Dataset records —
■ ■ ■ ■ ■
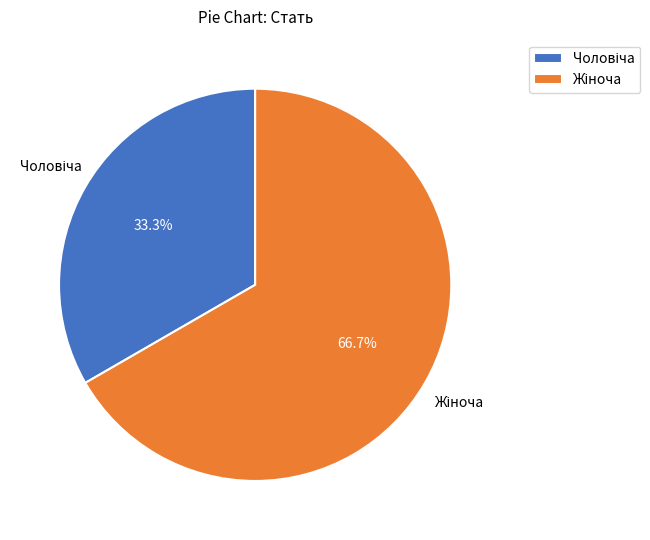

Is there any slice that represents more than half of the pie?

Yes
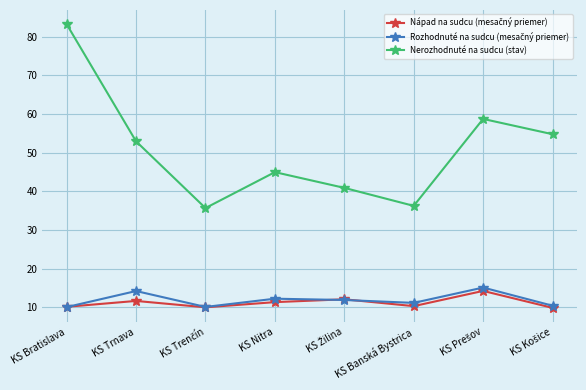

What is the label of the 2nd point from the left?

KS Trnava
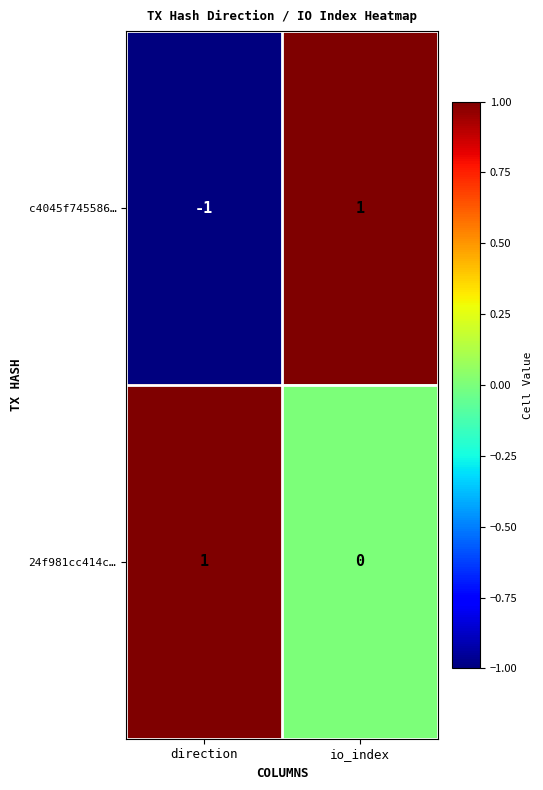

Where is 24f981cc414c… nearest to the value 0?

io_index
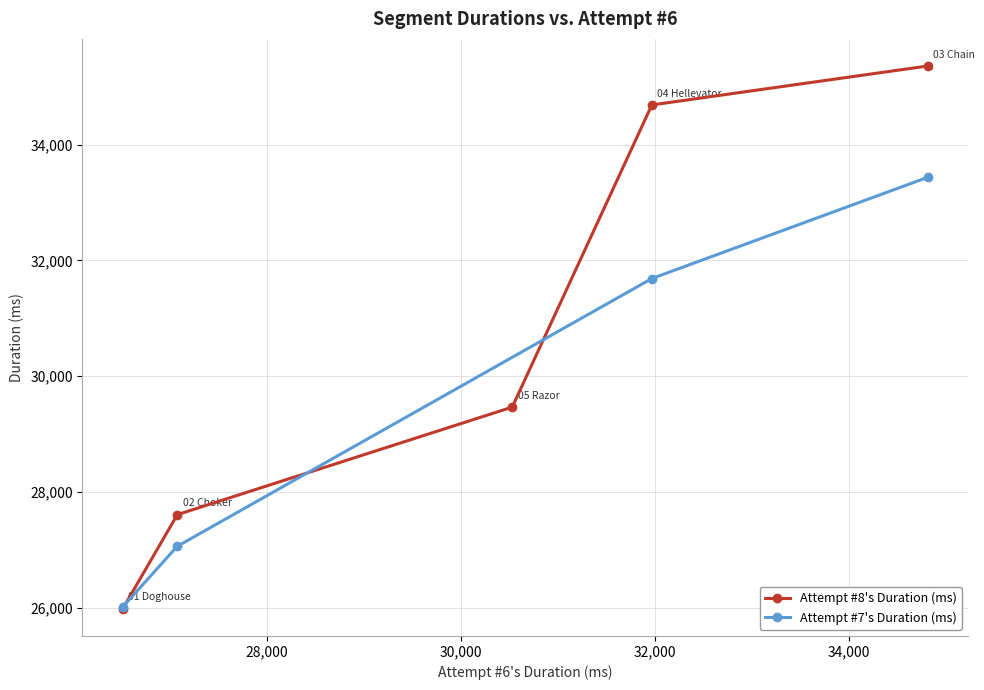

The value at 1 is 43998. True or false?

False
■ ■ ■ ■ ■
REQUEST — Find each line in the listing above that contains the string "value" and copy every such line in full.

ANSWER TO THIS EXERCISE —
Where is 24f981cc414c… nearest to the value 0?
The value at 1 is 43998. True or false?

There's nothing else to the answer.